In the past few Code cycles, more emphasis has been provided on marking electrical branch circuits and feeders to indicate where the source of energy originates, the amount of fault current available at the service and how fast the service overcurrent device will open in a fault condition. The markings’ purpose is to provide more information involving the source’s identification so the circuits can be shut down by putting them into an electrically safe work condition or to implement lockout/tagout procedures as required in NFPA 70E Article 120, and especially with the eight different steps in 120.5 of NFPA 70E. This has been a concentrated effort to more closely align the NEC with the safety requirements found in NFPA 70E and OSHA. Here are these requirements’ locations in the NEC.
Section 110.16(B) was added in the 2017 NEC to require a permanent label to be field- or factory-applied to service equipment rated at 1,200A or more at other than dwelling units. This label must meet the requirements in 110.21(B) and contain the following information: “(1) Nominal system voltage; (2) Available fault current at the service overcurrent protective devices; (3) The clearing time of service overcurrent protective devices based on the available fault current; and (4) The date the label was applied.”
One exception to this requirement that states, “service equipment labeling shall not be required if an arc flash label is applied in accordance with industry practice.”

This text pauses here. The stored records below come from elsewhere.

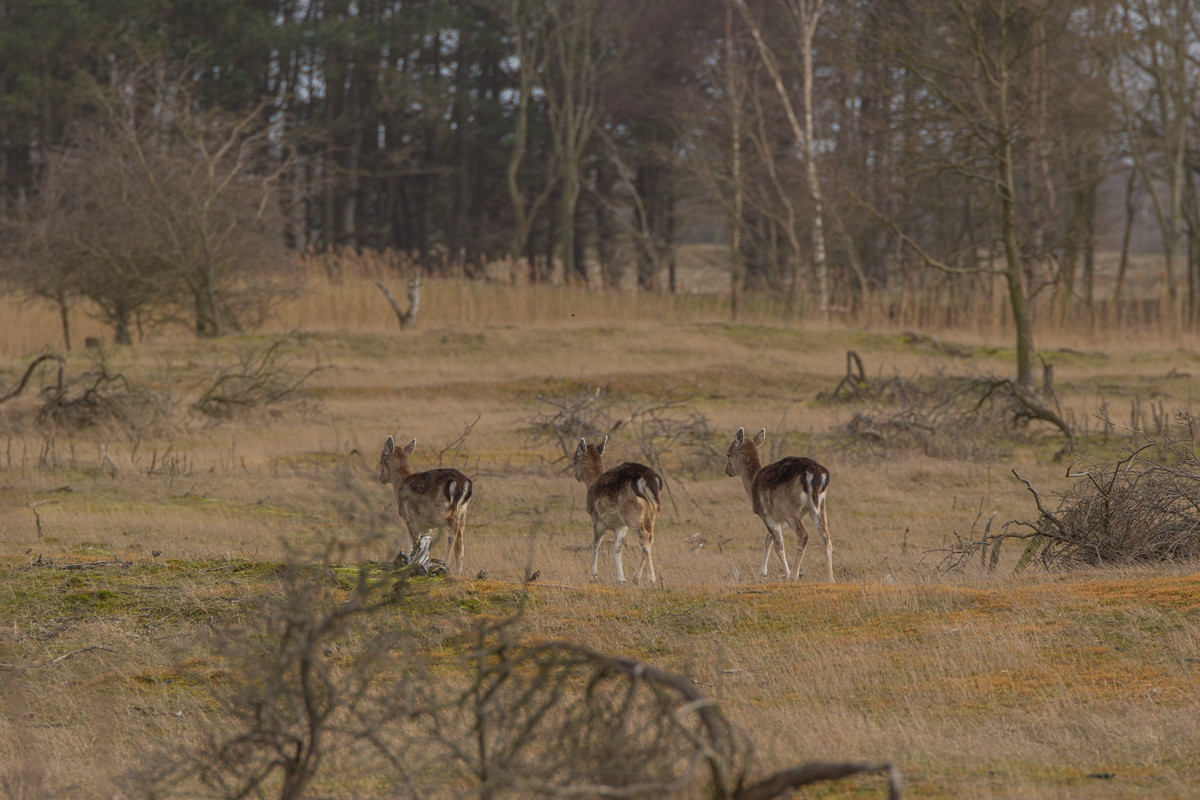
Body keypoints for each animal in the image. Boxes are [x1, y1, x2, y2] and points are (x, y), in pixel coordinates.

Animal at [376, 434, 470, 573]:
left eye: (381, 461)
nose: (381, 478)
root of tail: (461, 483)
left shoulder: (409, 519)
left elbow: (415, 544)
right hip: (462, 512)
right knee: (460, 540)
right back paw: (458, 573)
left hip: (435, 512)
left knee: (452, 527)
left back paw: (444, 564)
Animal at [573, 434, 667, 585]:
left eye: (574, 462)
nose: (576, 476)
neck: (591, 484)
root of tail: (648, 478)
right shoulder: (621, 526)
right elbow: (617, 550)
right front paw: (621, 579)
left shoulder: (596, 519)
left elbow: (595, 544)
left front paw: (593, 575)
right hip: (650, 514)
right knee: (650, 538)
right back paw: (636, 577)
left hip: (631, 512)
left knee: (644, 536)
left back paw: (651, 579)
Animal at [720, 429, 835, 585]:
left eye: (728, 454)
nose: (727, 470)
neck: (752, 484)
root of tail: (815, 472)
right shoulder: (787, 517)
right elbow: (768, 537)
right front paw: (762, 573)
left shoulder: (766, 514)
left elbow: (778, 545)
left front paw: (786, 574)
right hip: (819, 506)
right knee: (825, 537)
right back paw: (831, 579)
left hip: (787, 507)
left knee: (803, 535)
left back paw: (794, 576)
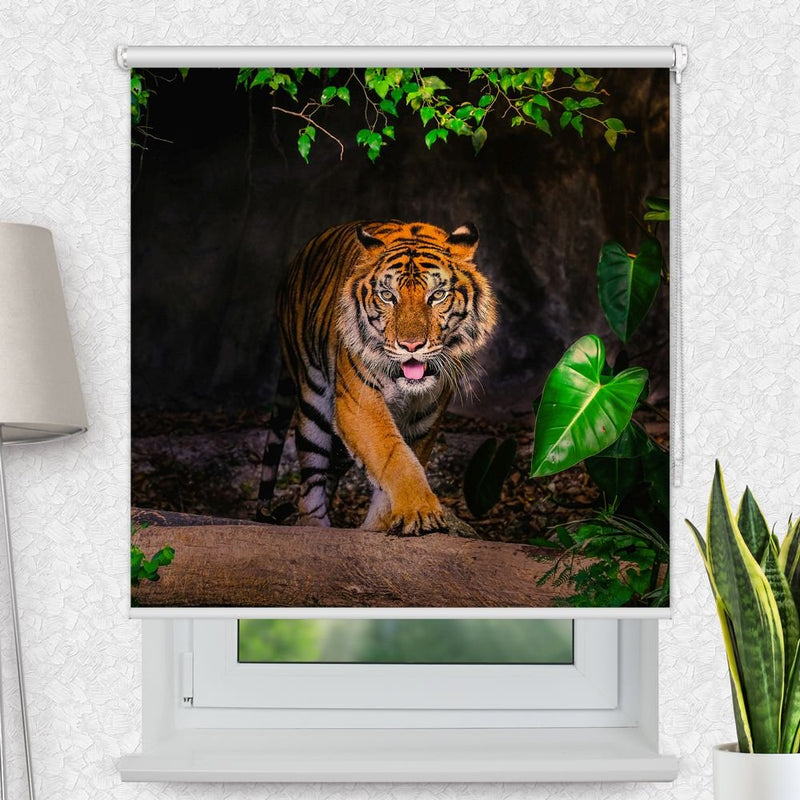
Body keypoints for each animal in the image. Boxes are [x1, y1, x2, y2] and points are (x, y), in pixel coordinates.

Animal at [257, 220, 497, 536]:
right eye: (387, 296)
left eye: (437, 296)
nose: (410, 345)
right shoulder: (359, 405)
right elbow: (394, 456)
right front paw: (420, 511)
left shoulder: (426, 419)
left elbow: (405, 461)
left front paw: (382, 525)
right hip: (313, 404)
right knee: (311, 482)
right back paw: (314, 526)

The purpose of this label at the service overcurrent protective device is to help determine incident energy levels, arc flash boundaries and required PPE levels based on NFPA 70E Article 130.
Section 110.16(B) sends us to 110.21(B), Field-Applied Hazard Markings. This states that where caution, warning or danger signs or labels are required by the NEC , the labels must meet the following requirements: “(1) The marking shall warn of the hazards using effective words, colors, symbols, or any combination thereof; (2) The label shall be permanently affixed to the equipment or wiring method and shall not be handwritten, unless the portions of labels or markings are variable or could be subject to changes, then handwritten is permissible but shall be legible; and (3) The label shall be of sufficient durability to withstand the environment.”
A label will be installed to encourage the electrician or maintenance person to work on it in a deenergized condition.
In addition, 110.22(A) requires each disconnecting means to be legibly marked to indicate its purpose, unless located and arranged so the purpose is evident. For the 2020 NEC , an additional sentence has been added to this section that states “in other than one- or two-family dwellings, the marking shall include the identification of the circuit source that supplies the disconnecting means.”
This label applies to all branch-circuit and feeder disconnecting means to ensure that the circuit’s source can be easily identified, disconnected and locked out/tagged out, again to ensure the electrician or maintenance person works on it in a deenergized condition.
Dealing with field labeling or marking, 110.24 requires service equipment, at other than dwelling units, to be legibly marked in the field with the available fault current. The field marking(s) shall include the date the fault-current calculation was performed and be of sufficient durability to withstand the environment involved. The calculation must be documented and made available to those authorized to design, install, inspect, maintain or operate the system. In other words, to most professionals working on the electrical system.
Modifications or changes
If there are any modifications or changes that might affect the available fault current at the service, the available fault current must be verified or recalculated as necessary to ensure the service equipment ratings are sufficient for the available fault current at the line terminals of the equipment.
The requirements that I have just covered in 110.16(B), 110.21(B), 110.22(A) and 110.24 are normally required at time of initial equipment installation and may require the action of the electrical contractor, not the electrical engineer, unless the engineer is being paid specially for these labels and applications.
Another marking requirement for disconnecting means in 450.14 states that transformers, other than Class 2 or Class 3 transformers, must have a disconnecting means located either in sight of the transformer or in a remote location. When the disconnecting means is in a remote location, it shall be lockable open in accordance with 110.25, and its location shall be field-marked on the transformer. This again ensures the transformer can be easily disconnected so the person can turn it off before working on it. Altogether, marking and identifying branch circuits and feeder disconnecting means increases safety.